● Task item: Below are entries; copy exactly the lines from the one with "for the backend:**" through the one with "## Security", both included, and leave out the rest.

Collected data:
BEGIN

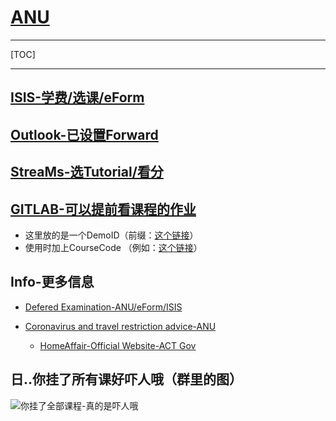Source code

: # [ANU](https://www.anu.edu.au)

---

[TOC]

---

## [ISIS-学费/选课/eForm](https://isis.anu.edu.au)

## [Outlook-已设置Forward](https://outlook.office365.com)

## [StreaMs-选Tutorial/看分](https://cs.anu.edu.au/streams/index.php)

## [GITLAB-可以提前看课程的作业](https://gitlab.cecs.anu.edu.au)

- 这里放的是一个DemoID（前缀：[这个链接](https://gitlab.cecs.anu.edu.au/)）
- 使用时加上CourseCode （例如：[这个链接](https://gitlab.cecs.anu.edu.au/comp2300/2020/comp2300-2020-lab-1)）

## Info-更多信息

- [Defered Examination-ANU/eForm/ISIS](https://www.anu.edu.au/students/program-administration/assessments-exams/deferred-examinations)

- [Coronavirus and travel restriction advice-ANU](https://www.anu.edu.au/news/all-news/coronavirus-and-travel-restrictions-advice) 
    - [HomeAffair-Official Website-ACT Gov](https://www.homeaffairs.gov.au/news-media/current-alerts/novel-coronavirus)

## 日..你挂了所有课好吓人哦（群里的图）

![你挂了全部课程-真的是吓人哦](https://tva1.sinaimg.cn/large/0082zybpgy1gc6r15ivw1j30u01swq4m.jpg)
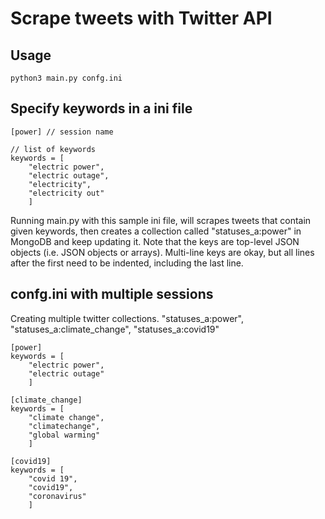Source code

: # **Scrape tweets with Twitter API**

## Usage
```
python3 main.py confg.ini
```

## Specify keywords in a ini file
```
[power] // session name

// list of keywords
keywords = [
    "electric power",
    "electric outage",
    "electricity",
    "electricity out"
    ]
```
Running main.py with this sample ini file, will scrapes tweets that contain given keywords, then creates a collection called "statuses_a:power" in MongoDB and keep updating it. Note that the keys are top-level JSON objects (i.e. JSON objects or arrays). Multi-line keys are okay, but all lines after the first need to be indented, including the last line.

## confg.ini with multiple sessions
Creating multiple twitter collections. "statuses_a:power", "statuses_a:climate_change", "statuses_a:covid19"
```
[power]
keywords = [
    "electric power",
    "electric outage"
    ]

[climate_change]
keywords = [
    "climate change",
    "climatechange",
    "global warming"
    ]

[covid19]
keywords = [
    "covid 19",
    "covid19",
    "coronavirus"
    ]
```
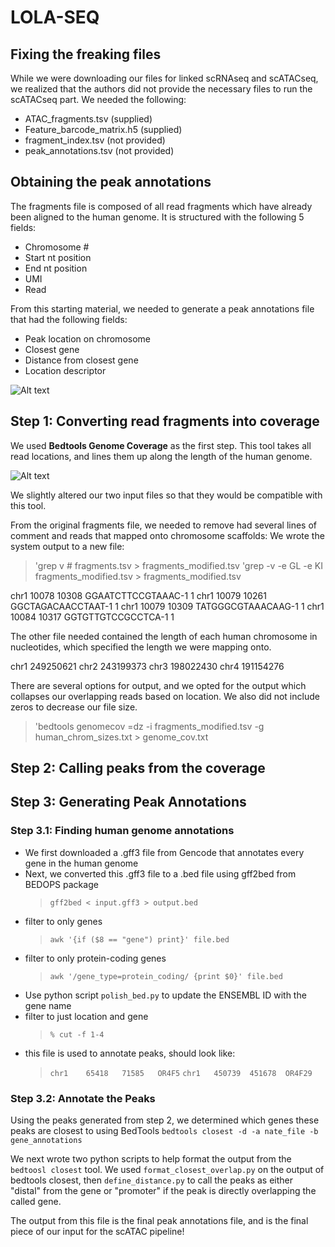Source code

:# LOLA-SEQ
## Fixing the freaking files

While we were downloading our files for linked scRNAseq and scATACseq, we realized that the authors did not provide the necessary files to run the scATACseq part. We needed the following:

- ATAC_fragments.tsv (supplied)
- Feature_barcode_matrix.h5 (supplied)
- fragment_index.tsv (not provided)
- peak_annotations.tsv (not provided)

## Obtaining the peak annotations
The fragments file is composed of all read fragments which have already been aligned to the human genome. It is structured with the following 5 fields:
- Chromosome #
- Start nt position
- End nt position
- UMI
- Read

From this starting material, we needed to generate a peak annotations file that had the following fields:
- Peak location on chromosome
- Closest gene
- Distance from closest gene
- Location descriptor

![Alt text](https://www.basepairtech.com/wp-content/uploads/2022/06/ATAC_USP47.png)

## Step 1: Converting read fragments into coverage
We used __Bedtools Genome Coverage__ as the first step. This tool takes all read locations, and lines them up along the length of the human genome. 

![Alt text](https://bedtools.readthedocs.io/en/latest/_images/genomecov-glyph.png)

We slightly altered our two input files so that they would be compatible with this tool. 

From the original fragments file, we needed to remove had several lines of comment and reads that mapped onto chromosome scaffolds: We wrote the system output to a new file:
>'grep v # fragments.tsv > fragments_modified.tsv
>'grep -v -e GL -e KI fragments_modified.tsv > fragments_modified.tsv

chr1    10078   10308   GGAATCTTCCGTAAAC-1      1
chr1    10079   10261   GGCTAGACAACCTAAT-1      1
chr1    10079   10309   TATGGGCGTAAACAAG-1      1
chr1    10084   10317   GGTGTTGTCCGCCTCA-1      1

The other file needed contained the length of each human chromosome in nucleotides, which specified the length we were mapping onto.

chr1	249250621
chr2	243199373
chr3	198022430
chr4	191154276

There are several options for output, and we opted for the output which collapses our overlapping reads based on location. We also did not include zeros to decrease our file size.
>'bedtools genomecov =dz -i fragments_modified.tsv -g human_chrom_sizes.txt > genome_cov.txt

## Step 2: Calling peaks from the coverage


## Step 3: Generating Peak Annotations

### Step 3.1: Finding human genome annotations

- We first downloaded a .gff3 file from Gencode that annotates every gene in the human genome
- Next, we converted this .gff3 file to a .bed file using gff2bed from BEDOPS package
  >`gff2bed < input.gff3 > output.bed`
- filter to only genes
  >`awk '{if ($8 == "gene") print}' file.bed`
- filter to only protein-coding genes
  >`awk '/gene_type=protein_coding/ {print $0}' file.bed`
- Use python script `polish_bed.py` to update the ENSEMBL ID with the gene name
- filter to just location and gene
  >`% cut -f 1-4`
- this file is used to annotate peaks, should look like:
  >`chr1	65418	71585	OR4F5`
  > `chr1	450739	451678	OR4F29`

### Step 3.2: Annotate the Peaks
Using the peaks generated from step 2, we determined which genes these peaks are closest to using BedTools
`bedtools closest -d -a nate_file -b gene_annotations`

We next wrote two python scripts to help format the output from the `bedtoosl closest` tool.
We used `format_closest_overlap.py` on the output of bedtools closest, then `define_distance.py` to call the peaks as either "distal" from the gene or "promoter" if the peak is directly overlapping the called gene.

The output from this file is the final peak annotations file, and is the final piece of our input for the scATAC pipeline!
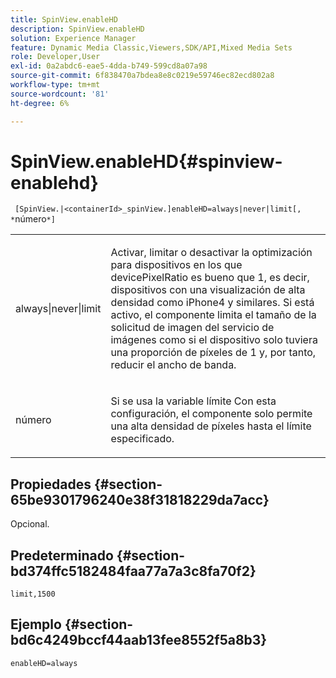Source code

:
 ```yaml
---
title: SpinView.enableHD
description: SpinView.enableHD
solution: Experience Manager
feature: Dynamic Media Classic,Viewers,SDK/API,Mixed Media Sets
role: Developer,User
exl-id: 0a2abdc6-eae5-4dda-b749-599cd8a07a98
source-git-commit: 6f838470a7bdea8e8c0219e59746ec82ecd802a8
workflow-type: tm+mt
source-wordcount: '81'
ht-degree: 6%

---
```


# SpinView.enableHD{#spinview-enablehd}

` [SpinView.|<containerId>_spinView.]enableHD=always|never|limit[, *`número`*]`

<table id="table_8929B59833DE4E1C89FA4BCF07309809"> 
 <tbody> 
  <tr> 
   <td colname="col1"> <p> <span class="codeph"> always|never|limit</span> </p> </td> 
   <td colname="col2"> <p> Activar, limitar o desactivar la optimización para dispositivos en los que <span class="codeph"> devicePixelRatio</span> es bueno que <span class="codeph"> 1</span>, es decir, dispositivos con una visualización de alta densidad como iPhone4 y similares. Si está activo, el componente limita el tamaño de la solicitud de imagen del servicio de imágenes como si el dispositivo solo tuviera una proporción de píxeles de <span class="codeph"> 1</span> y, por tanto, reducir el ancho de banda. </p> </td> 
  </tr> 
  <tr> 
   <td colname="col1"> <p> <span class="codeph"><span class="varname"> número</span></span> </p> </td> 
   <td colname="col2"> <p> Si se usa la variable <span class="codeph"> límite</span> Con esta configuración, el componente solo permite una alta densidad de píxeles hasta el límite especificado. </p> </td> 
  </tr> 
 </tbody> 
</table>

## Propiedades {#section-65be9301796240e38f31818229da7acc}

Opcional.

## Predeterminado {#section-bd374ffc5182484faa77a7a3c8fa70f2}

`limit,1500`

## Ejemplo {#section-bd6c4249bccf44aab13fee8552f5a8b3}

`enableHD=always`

END
BEGIN

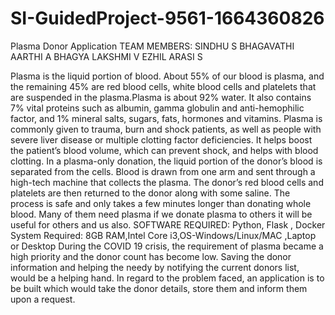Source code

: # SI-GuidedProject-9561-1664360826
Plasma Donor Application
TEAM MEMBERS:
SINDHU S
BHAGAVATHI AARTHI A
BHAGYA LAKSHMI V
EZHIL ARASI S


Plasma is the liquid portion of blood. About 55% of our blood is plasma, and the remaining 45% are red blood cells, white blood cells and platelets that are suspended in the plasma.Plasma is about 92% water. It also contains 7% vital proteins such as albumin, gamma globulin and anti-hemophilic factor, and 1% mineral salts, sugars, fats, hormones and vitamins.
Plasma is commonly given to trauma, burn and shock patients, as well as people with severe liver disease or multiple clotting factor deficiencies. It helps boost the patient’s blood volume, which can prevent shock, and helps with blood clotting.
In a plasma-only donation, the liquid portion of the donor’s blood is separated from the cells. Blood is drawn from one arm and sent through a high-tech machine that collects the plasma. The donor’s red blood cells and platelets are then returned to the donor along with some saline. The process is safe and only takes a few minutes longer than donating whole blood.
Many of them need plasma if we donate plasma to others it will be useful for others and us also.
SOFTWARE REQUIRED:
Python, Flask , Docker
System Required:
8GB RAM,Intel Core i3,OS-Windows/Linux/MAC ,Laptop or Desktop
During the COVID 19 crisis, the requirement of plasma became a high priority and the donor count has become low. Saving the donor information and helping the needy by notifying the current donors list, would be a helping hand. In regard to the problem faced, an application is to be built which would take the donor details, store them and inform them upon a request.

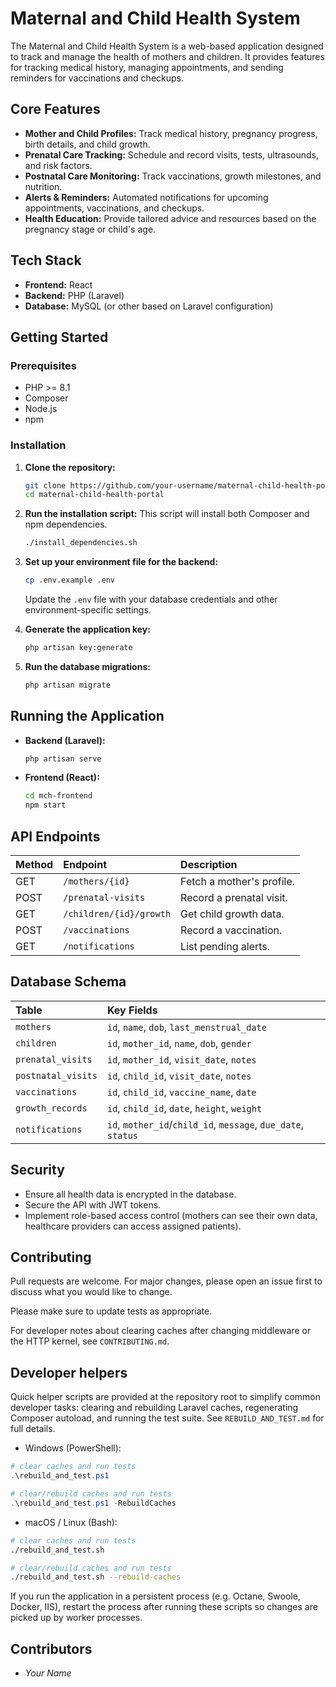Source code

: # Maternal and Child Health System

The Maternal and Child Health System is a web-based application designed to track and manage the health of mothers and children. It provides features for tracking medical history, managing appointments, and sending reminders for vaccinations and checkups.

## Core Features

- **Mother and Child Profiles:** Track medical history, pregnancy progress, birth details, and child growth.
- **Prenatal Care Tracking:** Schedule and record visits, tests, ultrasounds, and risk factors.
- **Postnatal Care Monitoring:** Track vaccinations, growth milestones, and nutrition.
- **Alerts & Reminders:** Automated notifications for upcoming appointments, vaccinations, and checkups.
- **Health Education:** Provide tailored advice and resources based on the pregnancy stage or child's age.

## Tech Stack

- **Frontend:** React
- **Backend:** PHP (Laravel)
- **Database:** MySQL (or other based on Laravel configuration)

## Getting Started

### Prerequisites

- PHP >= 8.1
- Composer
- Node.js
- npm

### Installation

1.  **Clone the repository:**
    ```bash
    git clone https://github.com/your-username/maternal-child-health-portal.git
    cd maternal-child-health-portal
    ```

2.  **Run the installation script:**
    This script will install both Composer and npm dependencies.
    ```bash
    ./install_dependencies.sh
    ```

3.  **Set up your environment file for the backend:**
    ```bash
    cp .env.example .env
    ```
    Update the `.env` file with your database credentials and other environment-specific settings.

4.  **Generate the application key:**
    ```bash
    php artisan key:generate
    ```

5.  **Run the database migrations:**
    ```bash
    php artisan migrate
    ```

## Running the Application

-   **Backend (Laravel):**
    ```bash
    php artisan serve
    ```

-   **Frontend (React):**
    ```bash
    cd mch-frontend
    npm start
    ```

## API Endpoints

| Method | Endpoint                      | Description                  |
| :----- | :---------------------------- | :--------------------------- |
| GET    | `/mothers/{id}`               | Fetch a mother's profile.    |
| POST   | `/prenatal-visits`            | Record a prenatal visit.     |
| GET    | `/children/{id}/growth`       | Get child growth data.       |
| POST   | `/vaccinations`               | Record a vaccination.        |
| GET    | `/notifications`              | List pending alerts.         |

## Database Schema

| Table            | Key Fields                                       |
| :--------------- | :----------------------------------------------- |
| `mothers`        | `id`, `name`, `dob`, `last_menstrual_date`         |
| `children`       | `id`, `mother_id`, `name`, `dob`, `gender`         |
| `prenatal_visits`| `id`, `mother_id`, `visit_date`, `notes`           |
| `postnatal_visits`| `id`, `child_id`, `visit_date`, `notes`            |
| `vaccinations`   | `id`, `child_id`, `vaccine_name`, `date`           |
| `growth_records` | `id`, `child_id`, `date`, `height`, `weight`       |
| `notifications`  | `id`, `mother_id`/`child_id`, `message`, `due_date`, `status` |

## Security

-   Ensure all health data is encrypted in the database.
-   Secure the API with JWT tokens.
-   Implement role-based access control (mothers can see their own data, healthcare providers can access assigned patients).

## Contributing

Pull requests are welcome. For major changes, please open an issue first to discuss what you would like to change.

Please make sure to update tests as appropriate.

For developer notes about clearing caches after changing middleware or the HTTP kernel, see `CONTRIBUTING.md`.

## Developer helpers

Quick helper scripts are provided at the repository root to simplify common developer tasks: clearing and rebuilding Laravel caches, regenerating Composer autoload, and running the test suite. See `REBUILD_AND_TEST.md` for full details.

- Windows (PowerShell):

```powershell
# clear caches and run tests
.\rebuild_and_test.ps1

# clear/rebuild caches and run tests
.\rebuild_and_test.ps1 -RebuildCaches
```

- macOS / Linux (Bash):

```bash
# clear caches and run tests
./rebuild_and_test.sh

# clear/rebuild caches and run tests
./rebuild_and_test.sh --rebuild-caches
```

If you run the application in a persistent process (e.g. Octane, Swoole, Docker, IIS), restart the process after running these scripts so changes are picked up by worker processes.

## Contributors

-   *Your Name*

END

● Response:
3.  **Set up your environment file for the backend:**
    ```bash
    cp .env.example .env
    ```
    Update the `.env` file with your database credentials and other environment-specific settings.

4.  **Generate the application key:**
    ```bash
    php artisan key:generate
    ```

5.  **Run the database migrations:**
    ```bash
    php artisan migrate
    ```

## Running the Application

-   **Backend (Laravel):**
    ```bash
    php artisan serve
    ```

-   **Frontend (React):**
    ```bash
    cd mch-frontend
    npm start
    ```

## API Endpoints

| Method | Endpoint                      | Description                  |
| :----- | :---------------------------- | :--------------------------- |
| GET    | `/mothers/{id}`               | Fetch a mother's profile.    |
| POST   | `/prenatal-visits`            | Record a prenatal visit.     |
| GET    | `/children/{id}/growth`       | Get child growth data.       |
| POST   | `/vaccinations`               | Record a vaccination.        |
| GET    | `/notifications`              | List pending alerts.         |

## Database Schema

| Table            | Key Fields                                       |
| :--------------- | :----------------------------------------------- |
| `mothers`        | `id`, `name`, `dob`, `last_menstrual_date`         |
| `children`       | `id`, `mother_id`, `name`, `dob`, `gender`         |
| `prenatal_visits`| `id`, `mother_id`, `visit_date`, `notes`           |
| `postnatal_visits`| `id`, `child_id`, `visit_date`, `notes`            |
| `vaccinations`   | `id`, `child_id`, `vaccine_name`, `date`           |
| `growth_records` | `id`, `child_id`, `date`, `height`, `weight`       |
| `notifications`  | `id`, `mother_id`/`child_id`, `message`, `due_date`, `status` |

## Security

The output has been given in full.